Chapter Five is filled with characters whose thoughts can be described very precisely: Lennie's fear, Curley wife's musings and then her terror, George's stoic acceptance, Curley's meanness, and Candy's despondency. All occur because of the meeting in the barn between Lennie and Curley's wife, a meeting that seals forever the fates of all involved.

Lennie's fate is sealed when he realizes he has done a worse thing than kill a pup. His panic in killing Curley's wife is much like the panic he felt when Curley baited him and Lennie broke Curley's hand. Lennie differentiates at some level between the bad thing of killing the pup and the bad thing of killing Curley's wife, as evidenced by his leaving for the bushes near the river when he realizes she is dead. However, he doesn't fully comprehend the implications of her death, as evidenced by his taking the pup's body with him so that George wouldn't see it as well. Lennie's reasoning is that the body of Curley's wife is bad enough; the body of the pup would compound the wrong done. This action — and the thought process that preceded it — reemphasizes Lennie's child-like understanding of the events that have transpired.

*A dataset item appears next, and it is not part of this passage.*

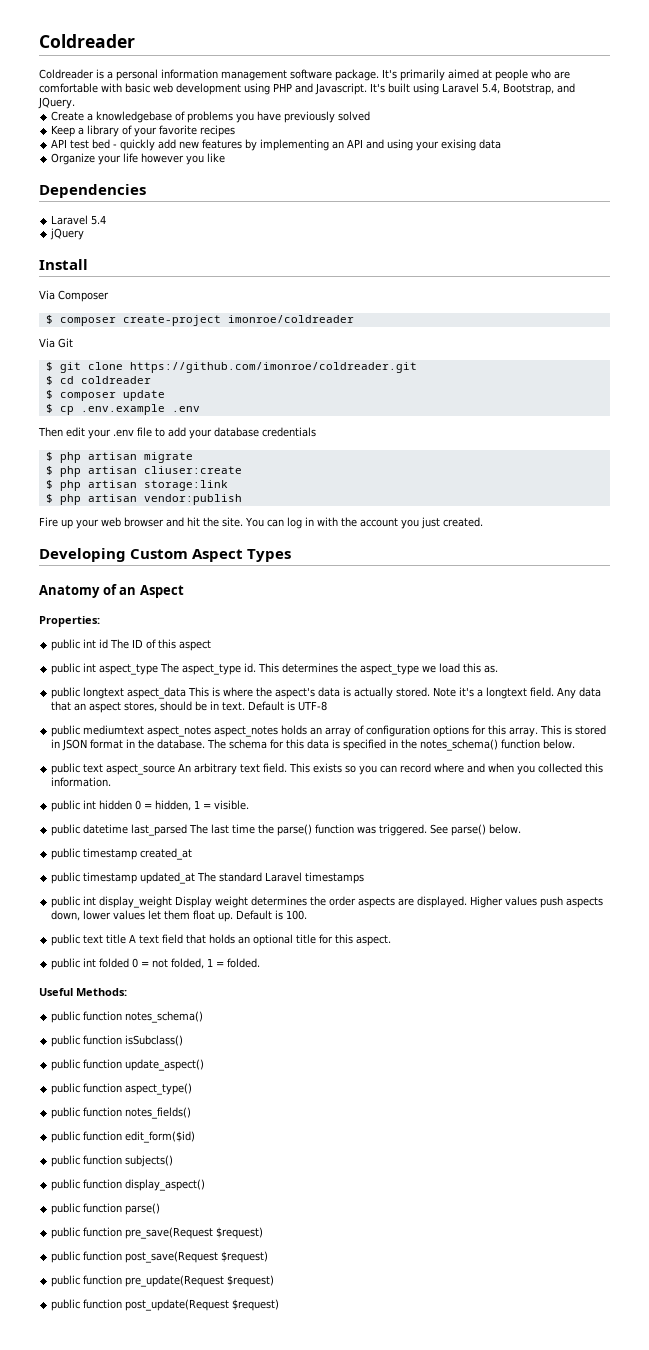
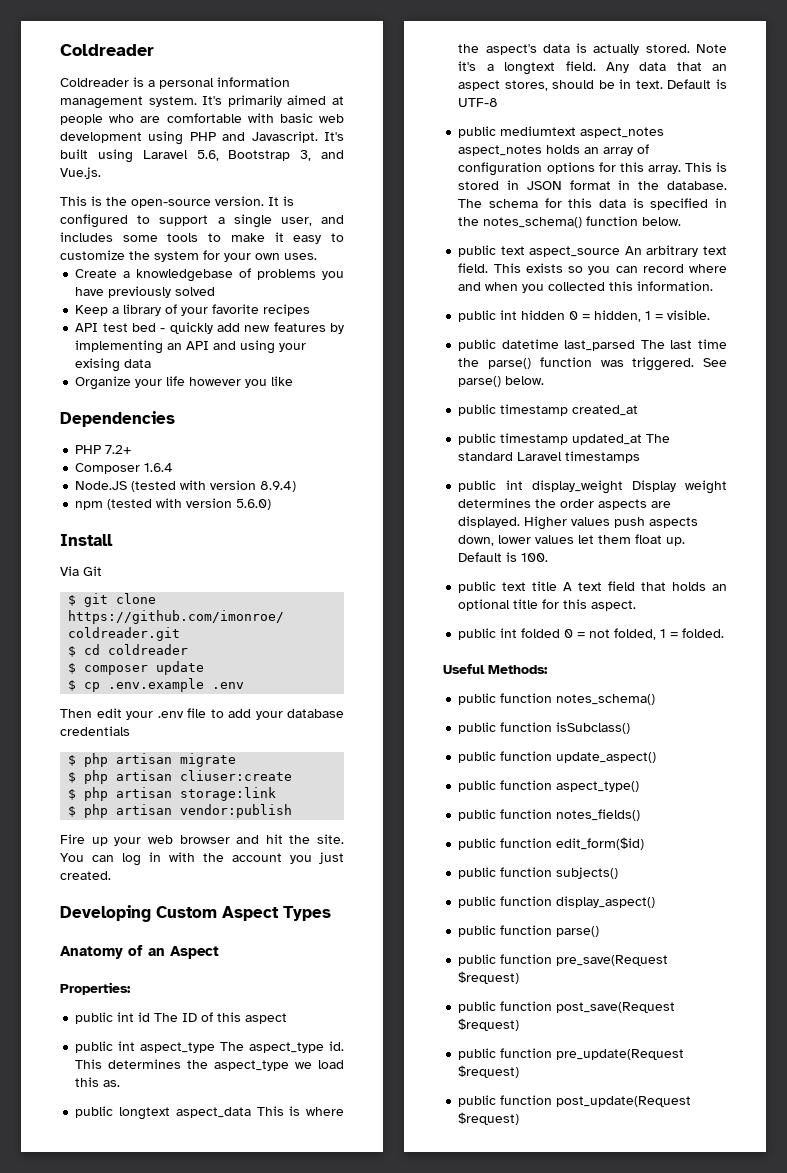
[290,69,379,81] software package. -> [148,96,197,107] system.
[482,83,575,95] [38,97,75,109] 5.4, Bootstrap, and JQuery. -> [196,150,344,161] [60,167,101,179] [60,196,294,208] [60,214,344,228] [60,232,345,244] [60,250,317,262] 5.6, Bootstrap 3, and Vue.js. // This is the open-source version. It is configured to support a single user, and includes some tools to make it easy to customize the system for your own uses.
[51,215,107,225] [50,228,85,240] [39,259,88,270] [39,290,109,302] [45,315,354,326] Laravel 5.4 // jQuery // Install // Via Composer // $ composer create-project imonroe/coldreader -> [75,445,132,454] [75,463,174,474] [75,480,297,492] [75,498,272,510] [60,534,113,546] PHP 7.2+ // Composer 1.6.4 // Node.JS (tested with version 8.9.4) // npm (tested with version 5.6.0) // Install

Throughout the novel, Steinbeck describes Curley's wife in terms of her appearance and the reactions of the ranch hands toward her. She has been alternately a "tart," "jailbait," and various other derogatory terms, used often by George. But in this scene, the reader gets a different view of her as she talks about her own lost dreams. Her current situation is the result of a series of bad choices and unhappy circumstance. She lost her chance at being in the movies because of her age and her mother, and, perhaps in retaliation, she took up with Curley, leading to a loveless marriage with a man who abuses her and completes her feelings of worthlessness. She lives a solitary life on a ranch, with no companion, no one to talk to, and in continual fear that her husband will beat up any person in sight. Although her actions and flirtations have exacerbated the unhappiness of her situation, Steinbeck gives us a view of her past, and we discover that she, like everyone else in the novel — and perhaps even more so — is a victim of loneliness.